Fourier‐transform mid‐infrared spectroscopy for high‐throughput phenotyping of total dietary fiber in pulse crops

AbstractThis study uses Fourier‐transform mid‐infrared (FT‐MIR) spectroscopy as a high‐throughput phenotyping tool to quantify total dietary fiber (TDF) in chickpea (Cicer arietinum L.), dry pea (Pisum sativum L.), and lentil (Lens culinaris Medik.) for pulse crop breeding purposes. The standard analytical approach for TDF analysis is based on the Association of Official Analytical Collaboration method 985.29, which requires extensive sample preparation with extended analysis times of up to 30 h. The FT‐MIR approach was developed to enhance rapid and non‐destructive analysis and minimize the traditional workload associated with phenotyping TDF in pulse crops by accomplishing the same task in a shorter time and at minimal cost.
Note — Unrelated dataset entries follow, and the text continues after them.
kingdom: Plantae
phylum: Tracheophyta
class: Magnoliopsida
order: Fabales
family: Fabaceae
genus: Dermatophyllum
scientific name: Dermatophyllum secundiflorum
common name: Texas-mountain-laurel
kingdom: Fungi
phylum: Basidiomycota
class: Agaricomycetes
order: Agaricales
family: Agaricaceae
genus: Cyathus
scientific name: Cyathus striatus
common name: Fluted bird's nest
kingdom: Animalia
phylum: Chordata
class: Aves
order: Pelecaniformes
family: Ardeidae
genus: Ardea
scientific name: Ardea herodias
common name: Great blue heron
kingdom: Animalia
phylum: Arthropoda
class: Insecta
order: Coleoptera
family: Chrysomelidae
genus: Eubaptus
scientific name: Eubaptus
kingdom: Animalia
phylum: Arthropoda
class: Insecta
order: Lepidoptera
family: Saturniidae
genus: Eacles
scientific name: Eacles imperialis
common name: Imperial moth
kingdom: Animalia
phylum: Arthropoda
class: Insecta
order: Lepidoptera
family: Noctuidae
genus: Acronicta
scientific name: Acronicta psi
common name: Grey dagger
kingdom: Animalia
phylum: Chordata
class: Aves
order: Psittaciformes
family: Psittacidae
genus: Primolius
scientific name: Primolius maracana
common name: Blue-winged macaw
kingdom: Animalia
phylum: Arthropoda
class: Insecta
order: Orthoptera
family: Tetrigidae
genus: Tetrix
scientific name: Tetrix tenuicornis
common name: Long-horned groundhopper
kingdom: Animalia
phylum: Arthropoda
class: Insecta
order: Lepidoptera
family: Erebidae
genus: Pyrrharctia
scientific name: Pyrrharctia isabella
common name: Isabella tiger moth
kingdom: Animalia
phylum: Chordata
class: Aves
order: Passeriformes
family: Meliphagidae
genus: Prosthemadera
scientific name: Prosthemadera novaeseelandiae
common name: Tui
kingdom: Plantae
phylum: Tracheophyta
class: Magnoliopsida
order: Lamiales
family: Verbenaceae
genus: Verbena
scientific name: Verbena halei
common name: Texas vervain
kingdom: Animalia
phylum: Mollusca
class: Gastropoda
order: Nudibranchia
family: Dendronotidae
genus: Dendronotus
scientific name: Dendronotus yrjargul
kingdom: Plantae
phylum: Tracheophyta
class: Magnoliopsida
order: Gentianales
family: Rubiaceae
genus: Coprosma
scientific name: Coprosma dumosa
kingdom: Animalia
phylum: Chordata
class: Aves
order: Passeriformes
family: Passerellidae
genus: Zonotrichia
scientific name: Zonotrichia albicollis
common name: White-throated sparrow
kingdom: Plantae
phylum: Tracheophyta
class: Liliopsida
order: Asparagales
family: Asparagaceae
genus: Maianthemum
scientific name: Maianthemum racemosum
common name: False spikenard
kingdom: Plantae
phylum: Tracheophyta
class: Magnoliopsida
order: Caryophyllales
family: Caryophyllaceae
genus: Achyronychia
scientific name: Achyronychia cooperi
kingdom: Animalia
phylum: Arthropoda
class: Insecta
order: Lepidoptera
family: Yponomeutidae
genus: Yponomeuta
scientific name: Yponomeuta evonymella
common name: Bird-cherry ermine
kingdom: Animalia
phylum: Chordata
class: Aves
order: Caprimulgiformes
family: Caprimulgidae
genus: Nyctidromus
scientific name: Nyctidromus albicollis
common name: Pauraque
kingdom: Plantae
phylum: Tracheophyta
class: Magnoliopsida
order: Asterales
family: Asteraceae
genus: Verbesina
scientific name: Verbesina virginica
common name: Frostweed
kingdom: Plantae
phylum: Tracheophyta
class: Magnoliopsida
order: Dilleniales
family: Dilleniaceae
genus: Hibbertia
Partial least squares regression (PLSR) was applied with chemometric modeling in MIR regions (650–1480 and 2771–3700 cm−1), encompassing spectral bands associated with undigested polysaccharides and partially or undigested protein and fatty acid methyl ester fractions that fingerprint TDF. K‐fold cross‐validation was used for PLSR modeling to enhance computational speeds with large‐scale data processing. These PLSR models for chickpea, dry pea, and lentil have coefficients of determination (R2) as 0.91, 0.96, and 0.94 with root mean square errors of prediction in the range of 0.05–0.5 g/100 g. This technique supports rapid phenotyping of TDF from raw flour in <1 min. The FT‐MIR technique can relieve the phenotyping bottleneck in pulse breeding and pulse‐based food and feed industries, targeting the measurements of TDF and ensuring a rapid and high‐throughput pipeline for plant breeding and cultivar development.